↓

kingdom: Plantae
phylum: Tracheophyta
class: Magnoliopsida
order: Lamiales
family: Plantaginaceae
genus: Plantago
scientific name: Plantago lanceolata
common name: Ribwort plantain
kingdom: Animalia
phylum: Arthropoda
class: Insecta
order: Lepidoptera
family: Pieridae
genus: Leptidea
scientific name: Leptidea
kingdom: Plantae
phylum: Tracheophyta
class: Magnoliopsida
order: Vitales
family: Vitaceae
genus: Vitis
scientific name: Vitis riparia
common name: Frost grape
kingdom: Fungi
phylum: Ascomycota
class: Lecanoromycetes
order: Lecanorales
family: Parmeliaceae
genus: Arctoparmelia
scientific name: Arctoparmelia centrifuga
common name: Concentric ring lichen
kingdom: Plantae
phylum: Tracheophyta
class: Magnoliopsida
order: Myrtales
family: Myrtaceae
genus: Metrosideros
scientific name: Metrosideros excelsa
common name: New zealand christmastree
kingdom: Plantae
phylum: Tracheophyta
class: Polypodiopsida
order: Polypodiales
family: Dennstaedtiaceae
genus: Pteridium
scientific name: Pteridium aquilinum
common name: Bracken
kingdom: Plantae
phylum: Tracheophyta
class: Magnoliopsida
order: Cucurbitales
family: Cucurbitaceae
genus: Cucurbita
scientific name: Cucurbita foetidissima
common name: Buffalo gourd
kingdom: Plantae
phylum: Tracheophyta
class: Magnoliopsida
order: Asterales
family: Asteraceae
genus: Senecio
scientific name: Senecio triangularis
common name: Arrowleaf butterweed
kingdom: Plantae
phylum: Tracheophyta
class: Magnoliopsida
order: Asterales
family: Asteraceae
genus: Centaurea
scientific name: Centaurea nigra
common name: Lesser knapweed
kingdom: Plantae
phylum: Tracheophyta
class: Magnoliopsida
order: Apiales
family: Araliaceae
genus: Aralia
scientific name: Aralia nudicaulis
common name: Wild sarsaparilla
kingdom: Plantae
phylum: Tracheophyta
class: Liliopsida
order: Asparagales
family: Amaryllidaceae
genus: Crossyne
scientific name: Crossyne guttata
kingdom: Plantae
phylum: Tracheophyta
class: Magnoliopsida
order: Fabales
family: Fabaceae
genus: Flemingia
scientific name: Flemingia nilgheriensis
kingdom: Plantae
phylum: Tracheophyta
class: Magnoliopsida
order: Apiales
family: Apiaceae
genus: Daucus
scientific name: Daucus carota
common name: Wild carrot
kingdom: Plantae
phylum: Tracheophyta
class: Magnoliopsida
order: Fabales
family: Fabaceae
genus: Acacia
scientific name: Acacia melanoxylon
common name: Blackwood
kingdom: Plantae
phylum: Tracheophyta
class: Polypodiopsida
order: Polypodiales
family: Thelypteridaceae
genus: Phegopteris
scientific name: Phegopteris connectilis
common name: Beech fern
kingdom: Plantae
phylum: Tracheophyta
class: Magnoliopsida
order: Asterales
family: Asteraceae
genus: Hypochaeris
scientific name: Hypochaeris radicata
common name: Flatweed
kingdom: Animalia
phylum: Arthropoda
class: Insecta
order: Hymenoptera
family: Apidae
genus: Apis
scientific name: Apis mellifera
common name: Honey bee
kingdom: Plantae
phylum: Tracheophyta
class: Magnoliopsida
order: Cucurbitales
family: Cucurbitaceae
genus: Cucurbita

↑

Task instructions: Please copy every line of the entries above, keeping each one unchanged and in the same order.

Answer for this exercise:
kingdom: Plantae
phylum: Tracheophyta
class: Magnoliopsida
order: Lamiales
family: Plantaginaceae
genus: Plantago
scientific name: Plantago lanceolata
common name: Ribwort plantain
kingdom: Animalia
phylum: Arthropoda
class: Insecta
order: Lepidoptera
family: Pieridae
genus: Leptidea
scientific name: Leptidea
kingdom: Plantae
phylum: Tracheophyta
class: Magnoliopsida
order: Vitales
family: Vitaceae
genus: Vitis
scientific name: Vitis riparia
common name: Frost grape
kingdom: Fungi
phylum: Ascomycota
class: Lecanoromycetes
order: Lecanorales
family: Parmeliaceae
genus: Arctoparmelia
scientific name: Arctoparmelia centrifuga
common name: Concentric ring lichen
kingdom: Plantae
phylum: Tracheophyta
class: Magnoliopsida
order: Myrtales
family: Myrtaceae
genus: Metrosideros
scientific name: Metrosideros excelsa
common name: New zealand christmastree
kingdom: Plantae
phylum: Tracheophyta
class: Polypodiopsida
order: Polypodiales
family: Dennstaedtiaceae
genus: Pteridium
scientific name: Pteridium aquilinum
common name: Bracken
kingdom: Plantae
phylum: Tracheophyta
class: Magnoliopsida
order: Cucurbitales
family: Cucurbitaceae
genus: Cucurbita
scientific name: Cucurbita foetidissima
common name: Buffalo gourd
kingdom: Plantae
phylum: Tracheophyta
class: Magnoliopsida
order: Asterales
family: Asteraceae
genus: Senecio
scientific name: Senecio triangularis
common name: Arrowleaf butterweed
kingdom: Plantae
phylum: Tracheophyta
class: Magnoliopsida
order: Asterales
family: Asteraceae
genus: Centaurea
scientific name: Centaurea nigra
common name: Lesser knapweed
kingdom: Plantae
phylum: Tracheophyta
class: Magnoliopsida
order: Apiales
family: Araliaceae
genus: Aralia
scientific name: Aralia nudicaulis
common name: Wild sarsaparilla
kingdom: Plantae
phylum: Tracheophyta
class: Liliopsida
order: Asparagales
family: Amaryllidaceae
genus: Crossyne
scientific name: Crossyne guttata
kingdom: Plantae
phylum: Tracheophyta
class: Magnoliopsida
order: Fabales
family: Fabaceae
genus: Flemingia
scientific name: Flemingia nilgheriensis
kingdom: Plantae
phylum: Tracheophyta
class: Magnoliopsida
order: Apiales
family: Apiaceae
genus: Daucus
scientific name: Daucus carota
common name: Wild carrot
kingdom: Plantae
phylum: Tracheophyta
class: Magnoliopsida
order: Fabales
family: Fabaceae
genus: Acacia
scientific name: Acacia melanoxylon
common name: Blackwood
kingdom: Plantae
phylum: Tracheophyta
class: Polypodiopsida
order: Polypodiales
family: Thelypteridaceae
genus: Phegopteris
scientific name: Phegopteris connectilis
common name: Beech fern
kingdom: Plantae
phylum: Tracheophyta
class: Magnoliopsida
order: Asterales
family: Asteraceae
genus: Hypochaeris
scientific name: Hypochaeris radicata
common name: Flatweed
kingdom: Animalia
phylum: Arthropoda
class: Insecta
order: Hymenoptera
family: Apidae
genus: Apis
scientific name: Apis mellifera
common name: Honey bee
kingdom: Plantae
phylum: Tracheophyta
class: Magnoliopsida
order: Cucurbitales
family: Cucurbitaceae
genus: Cucurbita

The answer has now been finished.